Urban era ready to launch for Ohio State football
Published: Friday, August 31, 2012
Updated: Friday, August 31, 2012 19:08
For a program entering its 123rd season of play, Ohio State football will look considerably different this fall. After a disappointing 6-7 record last season, first-year head coach Urban Meyer will not only install a new offensive scheme, but a new hope as well.
“It’s a new era for OSU football,” said OSU football historian Jack Park. “I’m not sure if there have been many head coaches that came into (a) new position with higher expectations. It’s because of his record. He’s been a winner everywhere he’s gone.”
OSU didn’t lack for wins during former coach Jim Tressel’s tenure from 2001-2011. They did, however, lack the offensive firepower seen in programs Meyer has coached, Park said.
From 2003-2010, Meyer’s teams at both the University of Utah and the University of Florida averaged about 35.6 points per game. In that same span, Tressel’s teams averaged a little more than 30 points per game. In 2004, 2007 and 2008, Meyer’s teams averaged more than 40 points per game, something Tressel’s Buckeyes never accomplished during his tenure in Columbus.
“The best part about Meyer’s offense was the excitement in watching each possession,” said Andrew Blatter, a second-year graduate student in public policy and management, who was an undergraduate at Utah when Meyer coached there. “It’s very unlike Tressel’s consistently conservative offense. Meyer isn’t afraid to take chances, and that keeps defenses on their toes.”
Meyer will attempt to install his spread offense at a program that has historically played smash-mouth football. The task ahead is very similar to the one former Michigan coach Rich Rodriguez faced when he took the Michigan job in 2008, though his flavor of the spread offense is fundamentally different than Meyer’s. Rodriguez’s team struggled to a 3-9 record that season while the offense sputtered. John Bacon, a writer who wrote a book about Rodriguez’s tenure in Ann Arbor, said that he doesn’t believe OSU faces some of the challenges Michigan did when transitioning to the new offense.
“Michigan’s personnel didn’t fit the spread,” Bacon said. “Ohio State’s isn’t that far off. They have a quarterback in Braxton Miller who is well-suited for this offense. Michigan didn’t have that.”
Bacon said Meyer and Rodriguez’s spread offenses, which he said are schematically similar, depend more on exceptional quarterback play than most NFL offenses.
“I sat in on the quarterback meetings at Michigan for three years,” Bacon said. “I understood a third of the offense at the end. If you don’t have a qualified quarterback, this offense doesn’t work very well. It’s an extremely complicated offense. It’s high-speed chess with very large pieces.”

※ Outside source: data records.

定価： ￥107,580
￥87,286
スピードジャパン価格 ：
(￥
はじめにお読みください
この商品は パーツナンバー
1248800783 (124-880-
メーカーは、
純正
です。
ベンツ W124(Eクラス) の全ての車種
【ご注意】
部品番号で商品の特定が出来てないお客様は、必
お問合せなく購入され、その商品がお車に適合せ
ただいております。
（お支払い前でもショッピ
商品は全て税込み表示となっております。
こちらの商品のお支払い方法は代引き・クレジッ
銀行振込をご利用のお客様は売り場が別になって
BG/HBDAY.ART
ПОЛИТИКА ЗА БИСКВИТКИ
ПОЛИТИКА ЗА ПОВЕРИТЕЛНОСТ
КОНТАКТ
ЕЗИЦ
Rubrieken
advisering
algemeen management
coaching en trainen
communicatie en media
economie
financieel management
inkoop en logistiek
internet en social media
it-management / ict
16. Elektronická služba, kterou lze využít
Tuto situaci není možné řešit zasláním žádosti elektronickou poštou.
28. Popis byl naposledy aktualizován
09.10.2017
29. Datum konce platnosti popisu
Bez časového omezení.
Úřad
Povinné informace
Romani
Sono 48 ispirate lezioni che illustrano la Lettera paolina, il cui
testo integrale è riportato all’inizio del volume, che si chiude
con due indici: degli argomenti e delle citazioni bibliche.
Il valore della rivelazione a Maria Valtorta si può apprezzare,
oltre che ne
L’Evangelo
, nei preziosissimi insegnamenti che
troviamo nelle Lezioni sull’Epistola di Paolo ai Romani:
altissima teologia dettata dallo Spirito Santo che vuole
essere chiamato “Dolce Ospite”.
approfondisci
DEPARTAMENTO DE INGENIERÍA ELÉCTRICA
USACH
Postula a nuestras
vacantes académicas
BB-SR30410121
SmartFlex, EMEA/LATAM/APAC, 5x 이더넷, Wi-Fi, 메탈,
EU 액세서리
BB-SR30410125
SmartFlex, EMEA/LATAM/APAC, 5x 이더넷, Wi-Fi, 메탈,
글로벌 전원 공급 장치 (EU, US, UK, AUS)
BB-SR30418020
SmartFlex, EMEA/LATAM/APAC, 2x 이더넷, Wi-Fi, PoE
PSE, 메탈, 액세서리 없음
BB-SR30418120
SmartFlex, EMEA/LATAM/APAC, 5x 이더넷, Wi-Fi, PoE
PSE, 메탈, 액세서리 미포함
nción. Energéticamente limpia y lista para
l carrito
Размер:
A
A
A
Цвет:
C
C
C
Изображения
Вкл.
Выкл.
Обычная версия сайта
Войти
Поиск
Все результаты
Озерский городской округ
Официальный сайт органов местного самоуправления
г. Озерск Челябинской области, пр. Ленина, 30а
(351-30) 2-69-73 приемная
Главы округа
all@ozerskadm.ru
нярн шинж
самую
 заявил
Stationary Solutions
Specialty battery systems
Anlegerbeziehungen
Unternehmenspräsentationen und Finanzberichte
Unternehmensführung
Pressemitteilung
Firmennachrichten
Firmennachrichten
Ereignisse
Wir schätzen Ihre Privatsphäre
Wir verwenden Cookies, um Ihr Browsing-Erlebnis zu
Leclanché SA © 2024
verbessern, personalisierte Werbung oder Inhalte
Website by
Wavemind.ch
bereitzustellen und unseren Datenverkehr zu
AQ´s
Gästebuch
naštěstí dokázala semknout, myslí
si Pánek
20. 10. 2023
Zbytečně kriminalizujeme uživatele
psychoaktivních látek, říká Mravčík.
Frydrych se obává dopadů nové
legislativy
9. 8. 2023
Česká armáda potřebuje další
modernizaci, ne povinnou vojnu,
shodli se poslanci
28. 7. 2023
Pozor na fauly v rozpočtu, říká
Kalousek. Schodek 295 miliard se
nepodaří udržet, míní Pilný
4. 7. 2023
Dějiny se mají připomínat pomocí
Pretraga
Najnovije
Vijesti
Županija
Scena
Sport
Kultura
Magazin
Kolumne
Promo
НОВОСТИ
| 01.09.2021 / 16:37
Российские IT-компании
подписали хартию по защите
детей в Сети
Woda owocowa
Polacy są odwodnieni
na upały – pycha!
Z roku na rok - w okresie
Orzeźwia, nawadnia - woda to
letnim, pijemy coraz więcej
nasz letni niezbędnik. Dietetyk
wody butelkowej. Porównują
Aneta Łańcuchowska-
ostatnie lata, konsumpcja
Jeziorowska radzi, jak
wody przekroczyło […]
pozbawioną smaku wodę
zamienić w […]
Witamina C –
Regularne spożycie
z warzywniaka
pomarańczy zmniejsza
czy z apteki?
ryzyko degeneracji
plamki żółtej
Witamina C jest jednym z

If quarterbacks are king in the spread offense, running backs and wide receivers are the bishops and rooks, supporting pieces capable of making game-changing plays. But Bacon says the offensive linemen are more than just pawns, and finding the right combination of guys up front is an understated challenge for teams transitioning to a spread offense.
“The offensive line is one of the more complicated parts,” Bacon said. “It’s a no-huddle system and you really have to move. Your lungs are as important as your arms in that offense and that is not how most linemen are trained.”
OSU’s offense will likely have time to work out some kinks this year. The Buckeyes do not enter conference play until the end of September, and of their four out-of-conference opponents, only California posted a winning record last season. Blatter said he expects that by the time OSU enters Big Ten play on the road against Michigan State on Sept. 29, the offense will be effective and exciting.
“I expect to see a lot of playmaking from Braxton Miller,” Blatter said. “Meyer’s teams at Utah were known for having exciting, aggressive offenses that scored early and often. I am hopeful that trend will continue this year at Ohio State.”
Park is more than hopeful.
“It’s an exciting time to be a Buckeye fan,” Park said. “With what our program went through last season, people were really ready for something new. Ready to put the past behind us and move forward.”
In Meyer’s spread offense, expect the ball to move forward too.